How many NBA teams turn out to be less than the sum of their parts? They have a lot of talent but don't work well together. When Sheppard is running his own team, he will help fix those problems. He won't eradicate them -- no one can -- but he will help his team reach its potential. If he fulfills his talent for working with people, then everything else -- the acquisition of talent, as well as the relations between front office, coaches and players -- will work more efficiently.

Friday, July 6, 2007

Grant Hill Joins the Phoenix Suns

Yesterday, Grant Hill's agent, Lon Babby, announced he is leaving the Orlando Magic after several injury-plagued seasons to join the Phoenix Suns. Babby said Hill agreed to a two-year deal worth about $1.8 million for the first year, with a second-year player option for about $2 million.

This move was setup by a series of moves that Suns general manager, Steve Kerr, made. The Suns shipped small forward James Jones to the Trail Blazers as part of the deal in which Portland bought the 24th pick from Phoenix for $3 million Thursday. Jones has one guaranteed year left on a contract that pays him $2.9 million and a player option of $3.15 million for the 2008-09 season.

The Trail Blazers had a $3,000,000 trade exception that they moved to Phoenix in this trade. Therefore, the Suns saved just over $6,000,000 in salary owed to Jones over the next two yaears, plus the $3,000,000 in the exception. In the end, moving Jones to the Blazers became more than a $9,000,000 benefit for the Phoenix Suns.

Plus, with the Suns over the threshold, that $3 million would have been subject to the NBA’s dollar-for-dollar luxury tax penalty. By clearing some cap space there, the Suns created a spot for Hill to join the team.

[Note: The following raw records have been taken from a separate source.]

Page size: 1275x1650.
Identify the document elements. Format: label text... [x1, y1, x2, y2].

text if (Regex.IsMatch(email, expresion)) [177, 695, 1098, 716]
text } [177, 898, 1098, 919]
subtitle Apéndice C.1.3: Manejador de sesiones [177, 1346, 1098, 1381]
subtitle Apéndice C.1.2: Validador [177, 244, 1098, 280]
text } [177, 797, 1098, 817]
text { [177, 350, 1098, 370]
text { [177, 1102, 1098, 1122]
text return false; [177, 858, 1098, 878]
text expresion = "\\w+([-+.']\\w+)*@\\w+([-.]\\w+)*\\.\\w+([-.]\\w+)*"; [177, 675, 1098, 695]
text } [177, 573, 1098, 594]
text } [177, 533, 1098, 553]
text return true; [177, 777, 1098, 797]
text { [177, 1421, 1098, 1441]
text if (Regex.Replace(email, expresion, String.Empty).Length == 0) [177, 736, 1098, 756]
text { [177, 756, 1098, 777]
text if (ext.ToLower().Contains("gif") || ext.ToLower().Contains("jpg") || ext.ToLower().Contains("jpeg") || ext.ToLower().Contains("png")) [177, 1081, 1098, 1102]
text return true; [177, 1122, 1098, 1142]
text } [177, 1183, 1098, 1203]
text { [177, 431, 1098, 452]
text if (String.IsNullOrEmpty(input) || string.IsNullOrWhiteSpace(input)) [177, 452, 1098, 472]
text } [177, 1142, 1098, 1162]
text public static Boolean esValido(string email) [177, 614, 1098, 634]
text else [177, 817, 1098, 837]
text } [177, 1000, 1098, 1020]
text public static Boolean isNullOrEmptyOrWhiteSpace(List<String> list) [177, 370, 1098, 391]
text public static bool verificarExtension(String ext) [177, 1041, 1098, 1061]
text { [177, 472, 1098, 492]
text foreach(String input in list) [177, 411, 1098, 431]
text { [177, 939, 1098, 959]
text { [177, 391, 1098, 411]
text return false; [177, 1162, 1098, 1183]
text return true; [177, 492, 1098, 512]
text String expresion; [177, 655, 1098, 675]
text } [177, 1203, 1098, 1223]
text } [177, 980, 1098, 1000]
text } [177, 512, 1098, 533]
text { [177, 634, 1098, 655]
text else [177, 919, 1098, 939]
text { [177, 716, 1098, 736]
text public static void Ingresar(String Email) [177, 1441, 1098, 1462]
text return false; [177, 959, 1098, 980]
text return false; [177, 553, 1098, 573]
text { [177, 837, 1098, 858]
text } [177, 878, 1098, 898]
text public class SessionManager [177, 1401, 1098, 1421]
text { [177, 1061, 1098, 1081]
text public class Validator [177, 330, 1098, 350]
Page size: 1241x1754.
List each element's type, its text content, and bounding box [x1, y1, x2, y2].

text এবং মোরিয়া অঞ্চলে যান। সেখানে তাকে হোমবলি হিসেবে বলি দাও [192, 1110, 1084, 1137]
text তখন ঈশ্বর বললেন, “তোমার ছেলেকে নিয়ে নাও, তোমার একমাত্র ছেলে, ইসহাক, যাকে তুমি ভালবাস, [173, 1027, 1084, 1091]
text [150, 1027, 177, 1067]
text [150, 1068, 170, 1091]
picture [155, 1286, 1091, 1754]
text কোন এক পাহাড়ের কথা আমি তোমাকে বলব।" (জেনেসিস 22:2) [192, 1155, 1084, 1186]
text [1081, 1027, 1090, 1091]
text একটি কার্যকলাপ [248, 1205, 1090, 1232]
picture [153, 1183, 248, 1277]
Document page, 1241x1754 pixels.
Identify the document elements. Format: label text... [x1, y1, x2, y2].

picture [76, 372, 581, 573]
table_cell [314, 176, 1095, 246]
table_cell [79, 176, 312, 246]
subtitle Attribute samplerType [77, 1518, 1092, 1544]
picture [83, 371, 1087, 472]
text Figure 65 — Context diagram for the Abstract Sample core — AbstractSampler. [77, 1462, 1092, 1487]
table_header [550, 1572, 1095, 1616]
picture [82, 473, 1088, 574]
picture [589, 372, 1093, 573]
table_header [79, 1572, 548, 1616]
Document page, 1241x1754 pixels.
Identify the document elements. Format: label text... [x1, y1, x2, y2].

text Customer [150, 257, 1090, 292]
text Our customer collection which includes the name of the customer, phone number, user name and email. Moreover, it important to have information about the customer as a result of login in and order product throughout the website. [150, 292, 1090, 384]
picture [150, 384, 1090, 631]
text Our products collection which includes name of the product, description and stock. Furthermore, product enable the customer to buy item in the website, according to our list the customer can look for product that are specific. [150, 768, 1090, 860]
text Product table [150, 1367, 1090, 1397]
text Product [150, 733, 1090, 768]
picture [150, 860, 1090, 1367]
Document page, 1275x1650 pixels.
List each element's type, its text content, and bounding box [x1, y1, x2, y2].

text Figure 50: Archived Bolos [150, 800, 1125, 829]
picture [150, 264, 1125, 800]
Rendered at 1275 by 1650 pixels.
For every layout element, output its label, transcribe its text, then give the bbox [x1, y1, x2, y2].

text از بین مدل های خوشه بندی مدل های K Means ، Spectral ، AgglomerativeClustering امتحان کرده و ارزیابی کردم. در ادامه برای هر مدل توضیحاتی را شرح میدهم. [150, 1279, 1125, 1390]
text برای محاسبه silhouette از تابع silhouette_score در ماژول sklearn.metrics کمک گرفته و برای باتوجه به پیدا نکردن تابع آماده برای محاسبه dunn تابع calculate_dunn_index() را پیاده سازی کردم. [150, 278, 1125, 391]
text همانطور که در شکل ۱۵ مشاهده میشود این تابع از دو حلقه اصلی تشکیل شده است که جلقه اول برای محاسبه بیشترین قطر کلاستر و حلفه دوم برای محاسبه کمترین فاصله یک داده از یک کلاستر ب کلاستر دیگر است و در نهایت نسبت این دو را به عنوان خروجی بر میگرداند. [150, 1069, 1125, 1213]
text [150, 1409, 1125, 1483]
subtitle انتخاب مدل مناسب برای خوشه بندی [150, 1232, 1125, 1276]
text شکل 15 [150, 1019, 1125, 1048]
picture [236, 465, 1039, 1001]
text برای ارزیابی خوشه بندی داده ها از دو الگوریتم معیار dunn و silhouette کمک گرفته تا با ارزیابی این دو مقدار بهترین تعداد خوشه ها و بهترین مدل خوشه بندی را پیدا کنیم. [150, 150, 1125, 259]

Let's compare the two players numbers from last season:

James Jones (Suns)
76 Games, 7 Started
18.1 MPG
.368 FG%
.378 3P%
2.3 RPG
0.6 APG
0.4 SPG
6.4 PPG

Grant Hill (Magic)
65 Games, 64 Started
30.9 MPG
.518 FG%
.167 3P%
3.6 RPG
2.1 APG
0.9 SPG
14.4 PPG

The two players' numbers are somewhat similar, with Hill playing more minutes per game and scoring more points per game than Jones. At the same time, Jones was on the second-best team in the league, and his minutes were limited with superior players in front of him in the rotation.

Now, lets compare the salaries of the two players:

James Jones
26 years old
2007/08: $2,904,000
2008/09: $3,156,000 (Player Option)

Grant Hill
34 years old
2007/08: $1,800,000
2008/09: $2,000,000 (Player Option)

On the surface, you can see that Hill's numbers were better than Jones' and he will be making less money over the next two seasons. Although Jones' best days maybe ahead of him, and Hill's are most likely behind him, this was a great move by the Suns. In their pursuit of a championship next year, Hill will be much more valuable than Jones would be. Jones fell out-of-favor with Suns head coach, Mike D'Antoni, only playing 171 minutes in eleven playoff games at the end of this season. Additionally, Hill will take over the role of the point man when Steve Nash is out of the game. In previous seasons, Boris Diaw played this spot for the Suns, but Hill should be more efficient.

The signing of Hill was a no-risk deal, which is structured well-enough that if his injury woes resurface, the franchise will not be handcuffed. Phoenix selected Wisconsin SF, Alando Tucker, at pick number 29, who will eventually replace Hill once he ends his career. Tucker is experienced enough that if these problems do come up with Hill, he will be able to step-in and make a difference with his tremendous athleticiscm and ability to play bigger than his height.